#### Exercise requirements:
Starting at the first line of the records below, reproduce every line up to and including the line with "3.14 Understanding boundaries", but leave out all pictures.

········

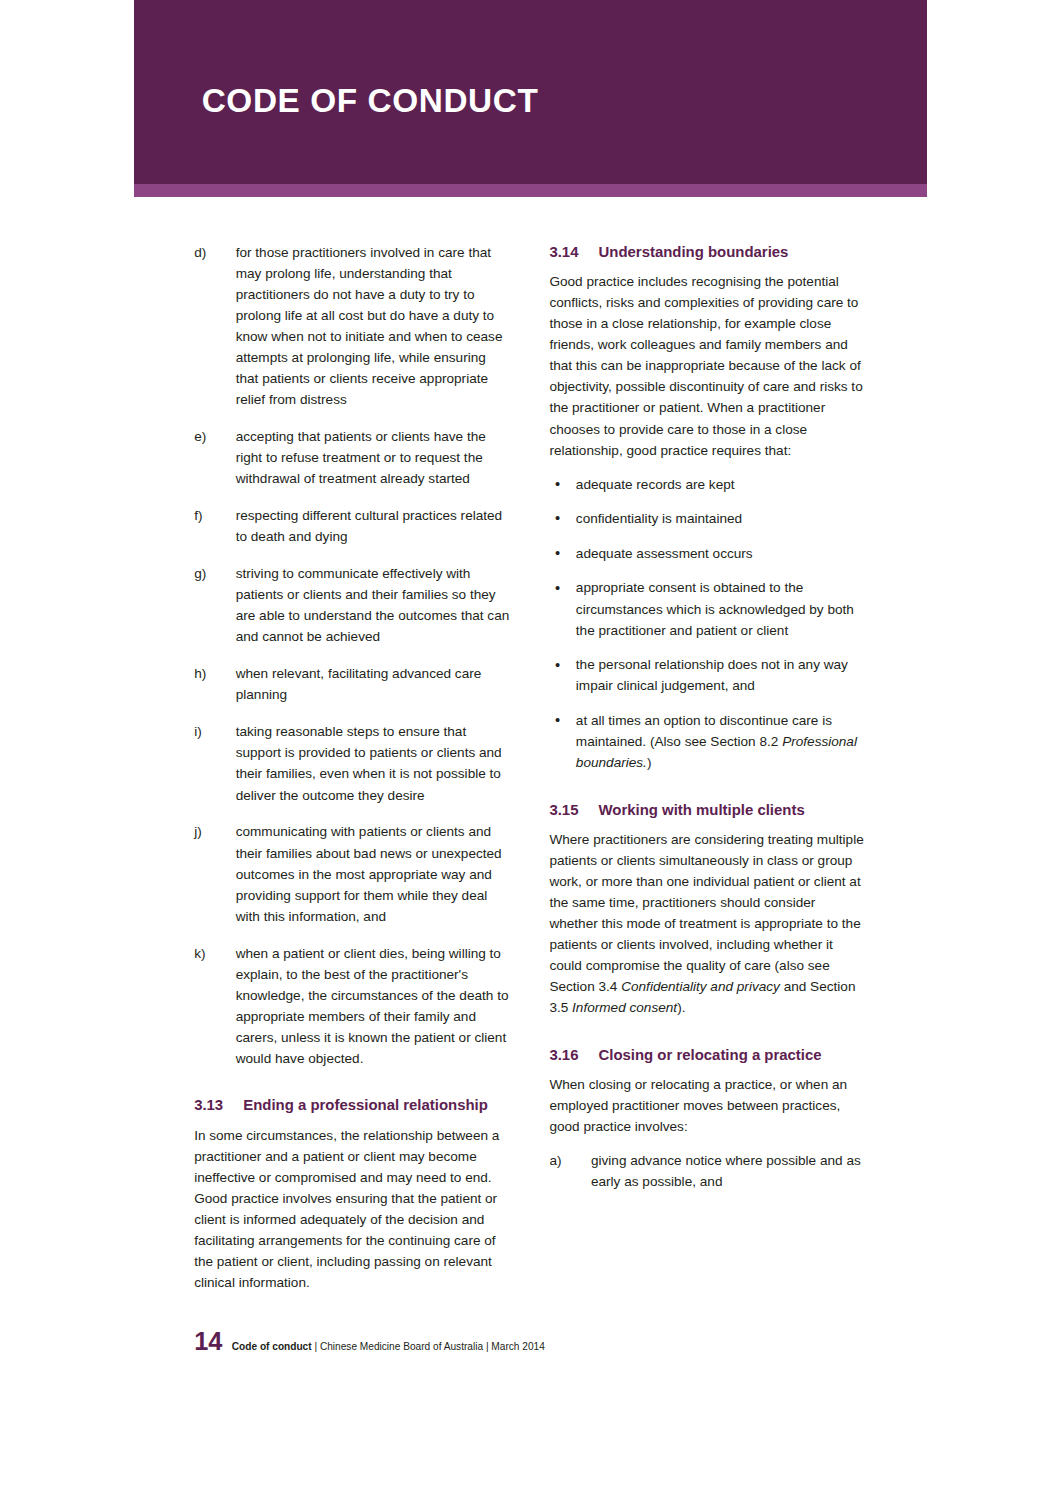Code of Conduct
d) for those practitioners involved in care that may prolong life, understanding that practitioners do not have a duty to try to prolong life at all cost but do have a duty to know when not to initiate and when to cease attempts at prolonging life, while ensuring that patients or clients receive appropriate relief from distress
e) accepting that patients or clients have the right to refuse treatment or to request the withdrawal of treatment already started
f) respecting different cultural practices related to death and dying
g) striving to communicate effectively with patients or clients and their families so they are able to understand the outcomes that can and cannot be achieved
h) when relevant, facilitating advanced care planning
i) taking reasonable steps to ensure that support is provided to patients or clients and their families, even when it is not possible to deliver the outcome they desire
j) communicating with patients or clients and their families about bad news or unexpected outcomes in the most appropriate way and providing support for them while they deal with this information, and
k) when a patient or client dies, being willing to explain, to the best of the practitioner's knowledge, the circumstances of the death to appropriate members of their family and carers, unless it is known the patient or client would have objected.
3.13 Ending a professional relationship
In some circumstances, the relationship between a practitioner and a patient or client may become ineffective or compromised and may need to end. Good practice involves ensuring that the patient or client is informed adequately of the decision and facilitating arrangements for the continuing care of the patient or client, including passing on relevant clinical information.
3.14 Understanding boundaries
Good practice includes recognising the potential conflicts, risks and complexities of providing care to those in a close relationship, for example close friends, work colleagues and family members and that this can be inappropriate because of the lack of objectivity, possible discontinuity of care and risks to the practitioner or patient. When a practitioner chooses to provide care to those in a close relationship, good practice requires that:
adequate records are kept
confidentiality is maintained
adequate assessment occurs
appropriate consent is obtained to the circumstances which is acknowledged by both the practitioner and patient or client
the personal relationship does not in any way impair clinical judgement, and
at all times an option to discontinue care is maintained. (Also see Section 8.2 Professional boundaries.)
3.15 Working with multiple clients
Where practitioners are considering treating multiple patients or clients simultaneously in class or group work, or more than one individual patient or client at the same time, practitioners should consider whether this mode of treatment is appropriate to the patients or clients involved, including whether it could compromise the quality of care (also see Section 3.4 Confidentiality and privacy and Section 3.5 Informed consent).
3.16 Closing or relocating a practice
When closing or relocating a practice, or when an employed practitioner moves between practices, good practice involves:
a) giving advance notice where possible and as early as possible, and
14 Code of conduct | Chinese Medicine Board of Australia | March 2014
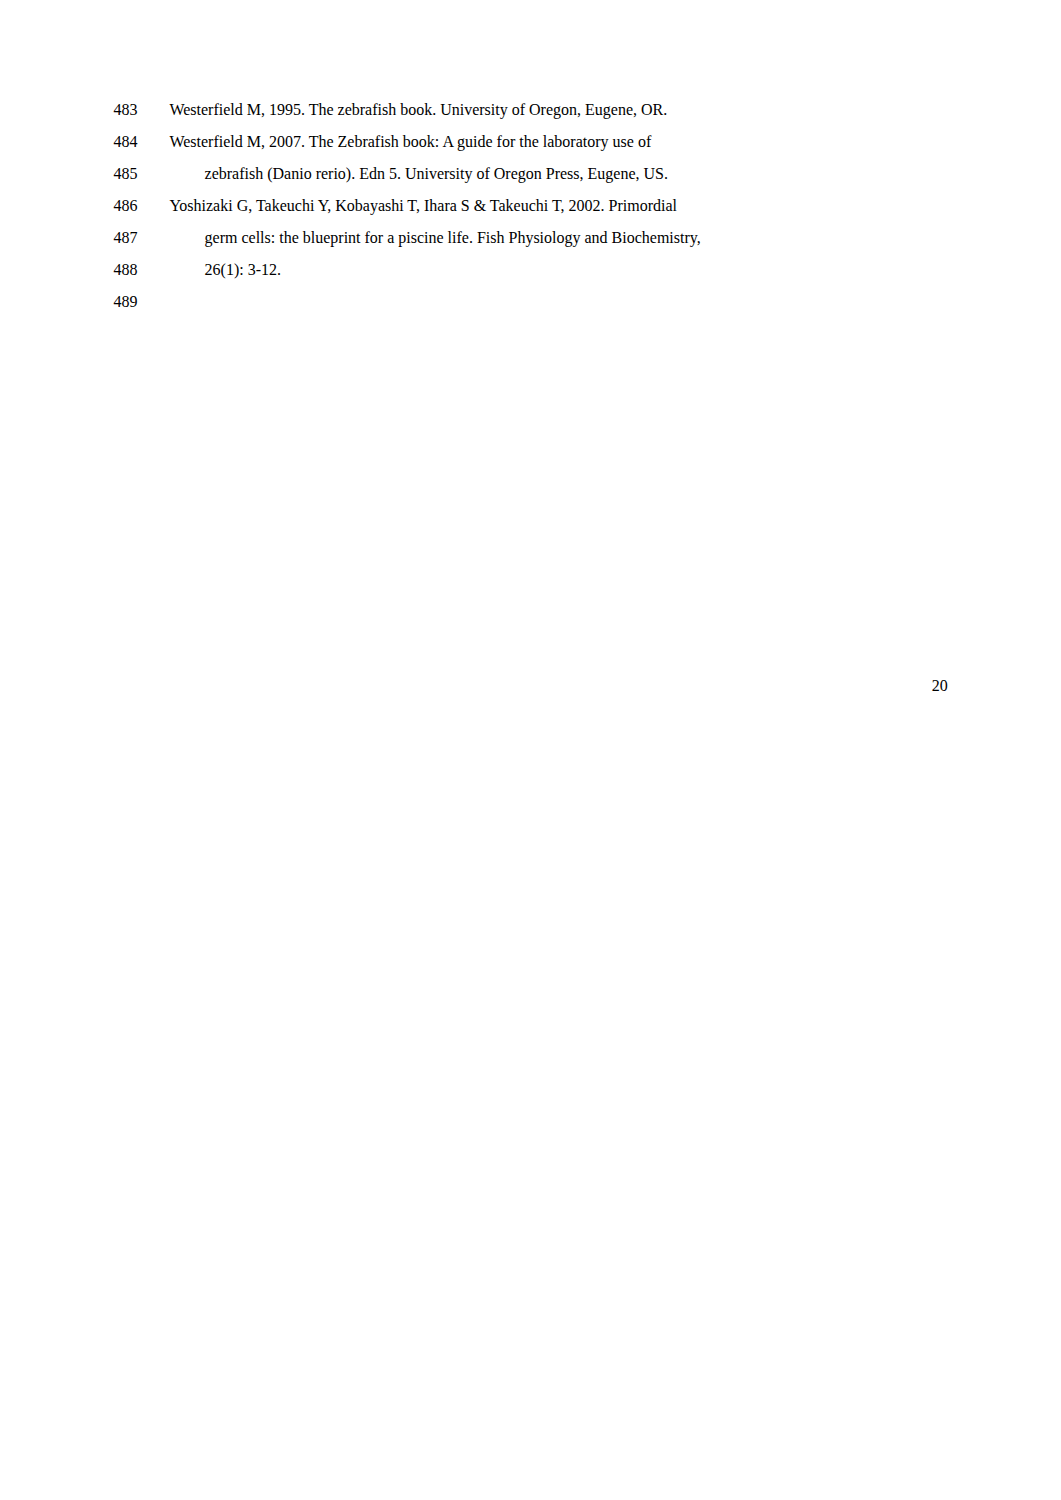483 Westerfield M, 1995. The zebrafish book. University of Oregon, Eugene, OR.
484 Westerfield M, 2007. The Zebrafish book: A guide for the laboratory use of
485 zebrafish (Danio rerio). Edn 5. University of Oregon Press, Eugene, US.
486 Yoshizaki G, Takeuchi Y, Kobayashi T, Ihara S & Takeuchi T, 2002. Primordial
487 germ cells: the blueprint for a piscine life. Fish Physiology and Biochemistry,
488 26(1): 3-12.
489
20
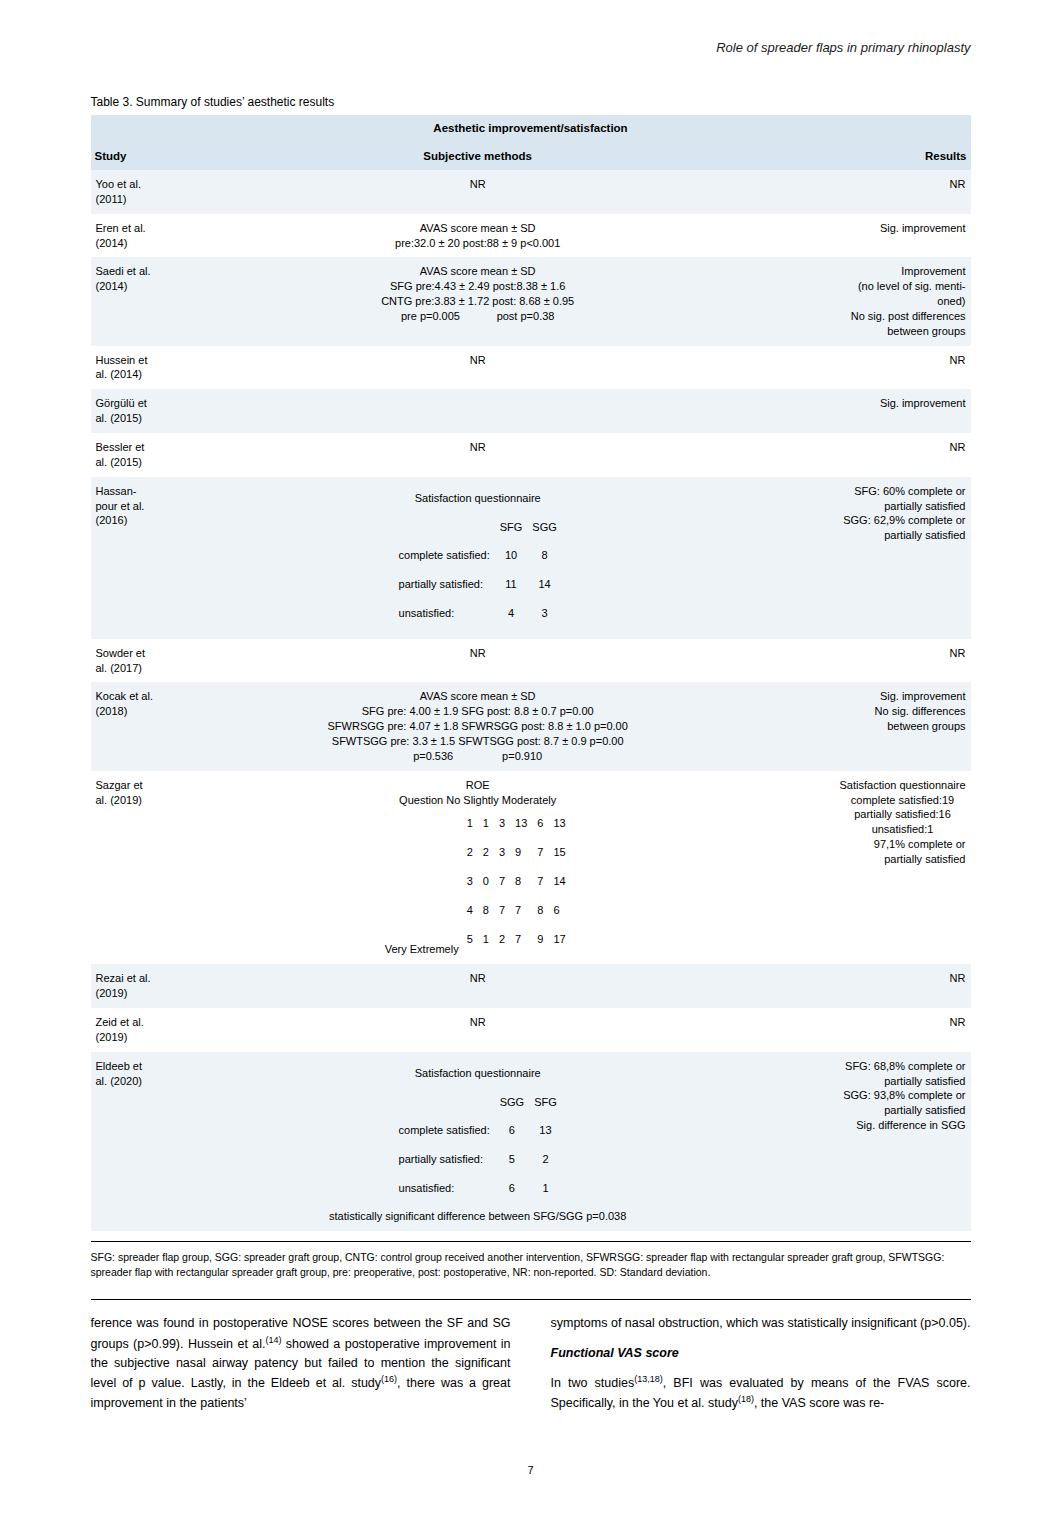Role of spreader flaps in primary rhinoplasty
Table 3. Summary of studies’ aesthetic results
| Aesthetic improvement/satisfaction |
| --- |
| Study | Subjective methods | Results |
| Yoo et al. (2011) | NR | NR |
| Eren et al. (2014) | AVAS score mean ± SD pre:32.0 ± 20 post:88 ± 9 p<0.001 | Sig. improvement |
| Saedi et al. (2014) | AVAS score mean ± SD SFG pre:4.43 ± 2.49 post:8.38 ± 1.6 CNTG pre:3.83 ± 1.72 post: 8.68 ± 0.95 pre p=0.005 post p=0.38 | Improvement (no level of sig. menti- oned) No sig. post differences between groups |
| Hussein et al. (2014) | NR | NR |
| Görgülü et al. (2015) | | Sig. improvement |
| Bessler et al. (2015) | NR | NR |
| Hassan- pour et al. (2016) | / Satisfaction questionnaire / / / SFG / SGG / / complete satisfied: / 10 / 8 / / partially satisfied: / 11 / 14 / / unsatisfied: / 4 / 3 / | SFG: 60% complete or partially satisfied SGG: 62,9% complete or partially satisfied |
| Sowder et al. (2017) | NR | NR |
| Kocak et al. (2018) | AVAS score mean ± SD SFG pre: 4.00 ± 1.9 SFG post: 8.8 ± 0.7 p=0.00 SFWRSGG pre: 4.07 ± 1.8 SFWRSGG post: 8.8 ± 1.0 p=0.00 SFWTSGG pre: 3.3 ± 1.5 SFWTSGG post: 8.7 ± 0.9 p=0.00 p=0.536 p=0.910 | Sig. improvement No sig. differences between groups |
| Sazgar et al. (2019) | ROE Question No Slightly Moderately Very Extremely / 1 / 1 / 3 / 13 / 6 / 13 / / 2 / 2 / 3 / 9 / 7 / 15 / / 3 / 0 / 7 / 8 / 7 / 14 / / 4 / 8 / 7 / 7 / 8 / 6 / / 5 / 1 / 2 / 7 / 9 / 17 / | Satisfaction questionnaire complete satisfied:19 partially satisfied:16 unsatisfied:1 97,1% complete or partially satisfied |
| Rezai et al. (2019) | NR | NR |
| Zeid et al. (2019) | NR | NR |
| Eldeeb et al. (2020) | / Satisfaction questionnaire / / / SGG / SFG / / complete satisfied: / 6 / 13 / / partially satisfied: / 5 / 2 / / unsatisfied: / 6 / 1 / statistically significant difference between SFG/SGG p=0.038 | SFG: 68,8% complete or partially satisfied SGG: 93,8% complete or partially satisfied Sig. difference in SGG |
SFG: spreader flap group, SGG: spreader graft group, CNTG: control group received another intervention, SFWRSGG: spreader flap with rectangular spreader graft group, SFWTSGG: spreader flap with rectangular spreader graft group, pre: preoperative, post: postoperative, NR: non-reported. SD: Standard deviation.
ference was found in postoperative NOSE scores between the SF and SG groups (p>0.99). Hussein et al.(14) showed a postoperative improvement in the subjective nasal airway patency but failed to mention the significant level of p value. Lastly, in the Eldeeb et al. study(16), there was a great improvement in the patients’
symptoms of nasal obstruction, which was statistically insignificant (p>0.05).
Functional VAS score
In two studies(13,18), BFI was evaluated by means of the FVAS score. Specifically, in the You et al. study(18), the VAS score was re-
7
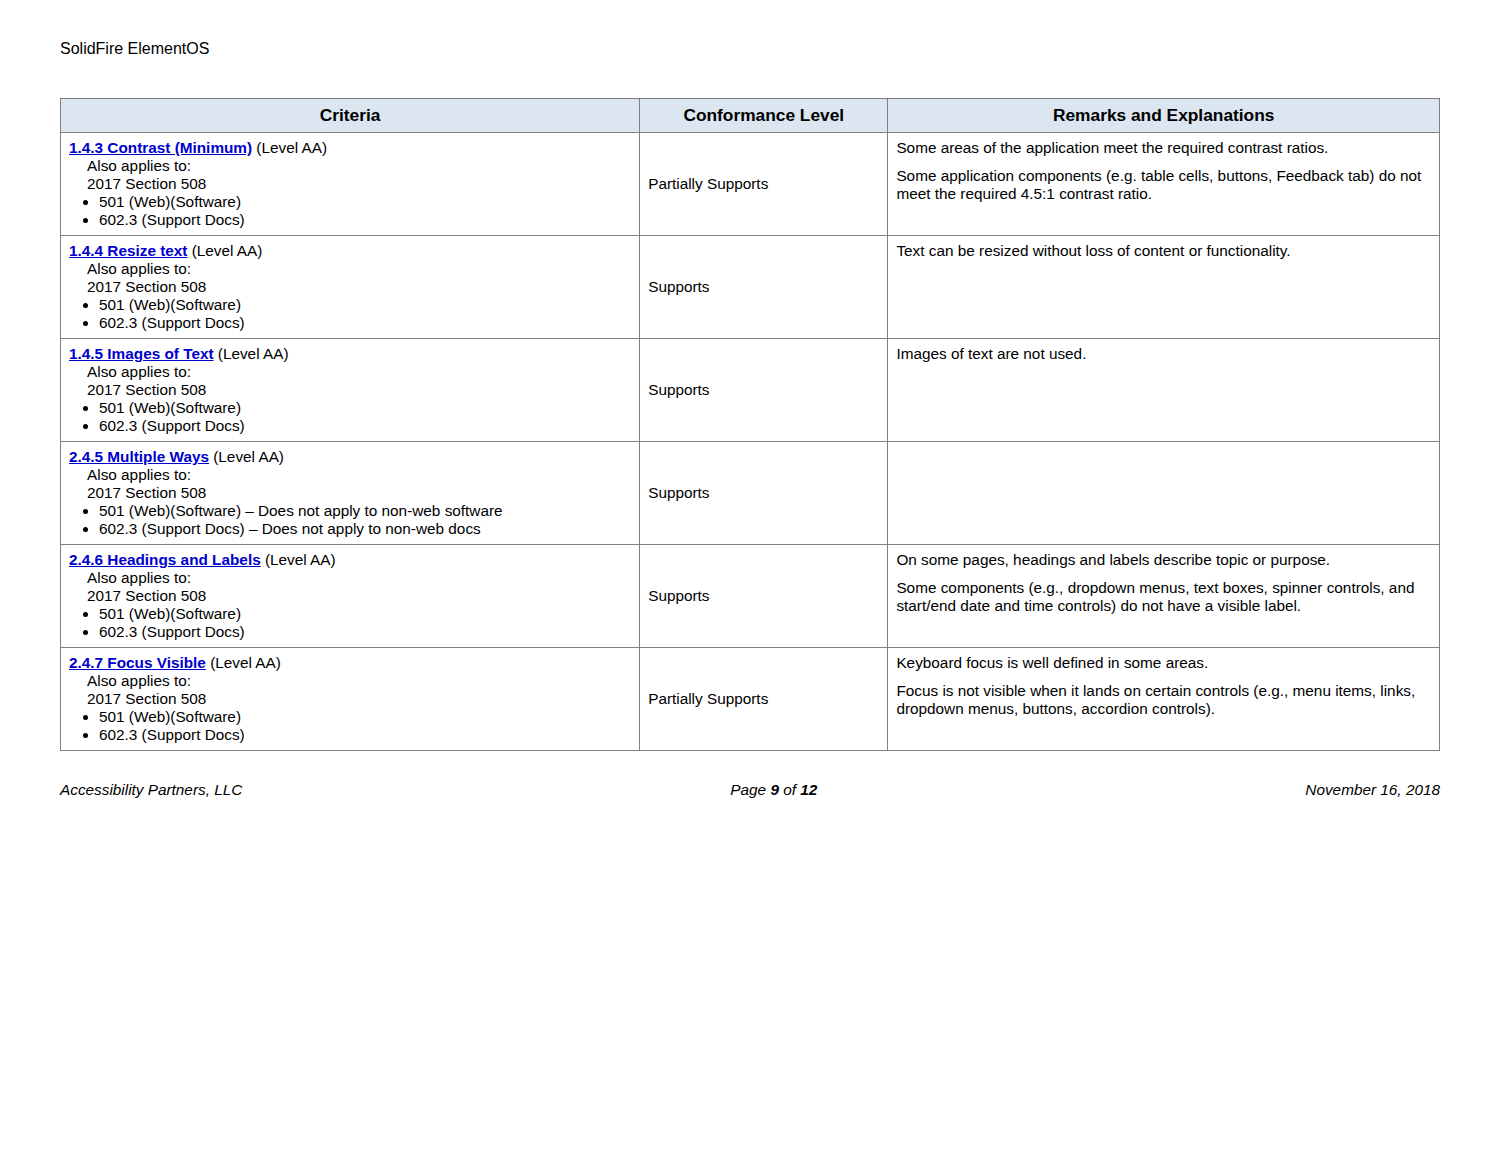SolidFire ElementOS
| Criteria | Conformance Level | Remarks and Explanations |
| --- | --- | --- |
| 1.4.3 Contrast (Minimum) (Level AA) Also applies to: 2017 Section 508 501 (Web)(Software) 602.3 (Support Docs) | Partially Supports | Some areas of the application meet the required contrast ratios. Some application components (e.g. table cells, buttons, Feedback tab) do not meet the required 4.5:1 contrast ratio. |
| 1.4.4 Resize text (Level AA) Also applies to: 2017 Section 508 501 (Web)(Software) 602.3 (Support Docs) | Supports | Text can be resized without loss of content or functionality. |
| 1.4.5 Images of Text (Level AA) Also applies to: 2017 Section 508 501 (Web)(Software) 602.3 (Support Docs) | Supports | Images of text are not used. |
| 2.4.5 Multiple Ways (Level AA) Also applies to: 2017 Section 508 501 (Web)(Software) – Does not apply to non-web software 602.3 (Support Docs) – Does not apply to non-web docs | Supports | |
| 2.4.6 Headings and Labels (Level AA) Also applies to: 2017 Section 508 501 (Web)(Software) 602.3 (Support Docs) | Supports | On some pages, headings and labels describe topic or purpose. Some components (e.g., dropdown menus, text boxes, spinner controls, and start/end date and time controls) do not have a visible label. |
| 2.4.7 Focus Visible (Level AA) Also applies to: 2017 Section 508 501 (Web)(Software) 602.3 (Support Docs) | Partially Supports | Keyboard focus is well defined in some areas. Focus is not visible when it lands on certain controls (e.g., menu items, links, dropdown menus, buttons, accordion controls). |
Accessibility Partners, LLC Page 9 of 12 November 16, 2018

········

#### Expected answer:
Code of Conduct
d) for those practitioners involved in care that may prolong life, understanding that practitioners do not have a duty to try to prolong life at all cost but do have a duty to know when not to initiate and when to cease attempts at prolonging life, while ensuring that patients or clients receive appropriate relief from distress
e) accepting that patients or clients have the right to refuse treatment or to request the withdrawal of treatment already started
f) respecting different cultural practices related to death and dying
g) striving to communicate effectively with patients or clients and their families so they are able to understand the outcomes that can and cannot be achieved
h) when relevant, facilitating advanced care planning
i) taking reasonable steps to ensure that support is provided to patients or clients and their families, even when it is not possible to deliver the outcome they desire
j) communicating with patients or clients and their families about bad news or unexpected outcomes in the most appropriate way and providing support for them while they deal with this information, and
k) when a patient or client dies, being willing to explain, to the best of the practitioner's knowledge, the circumstances of the death to appropriate members of their family and carers, unless it is known the patient or client would have objected.
3.13 Ending a professional relationship
In some circumstances, the relationship between a practitioner and a patient or client may become ineffective or compromised and may need to end. Good practice involves ensuring that the patient or client is informed adequately of the decision and facilitating arrangements for the continuing care of the patient or client, including passing on relevant clinical information.
3.14 Understanding boundaries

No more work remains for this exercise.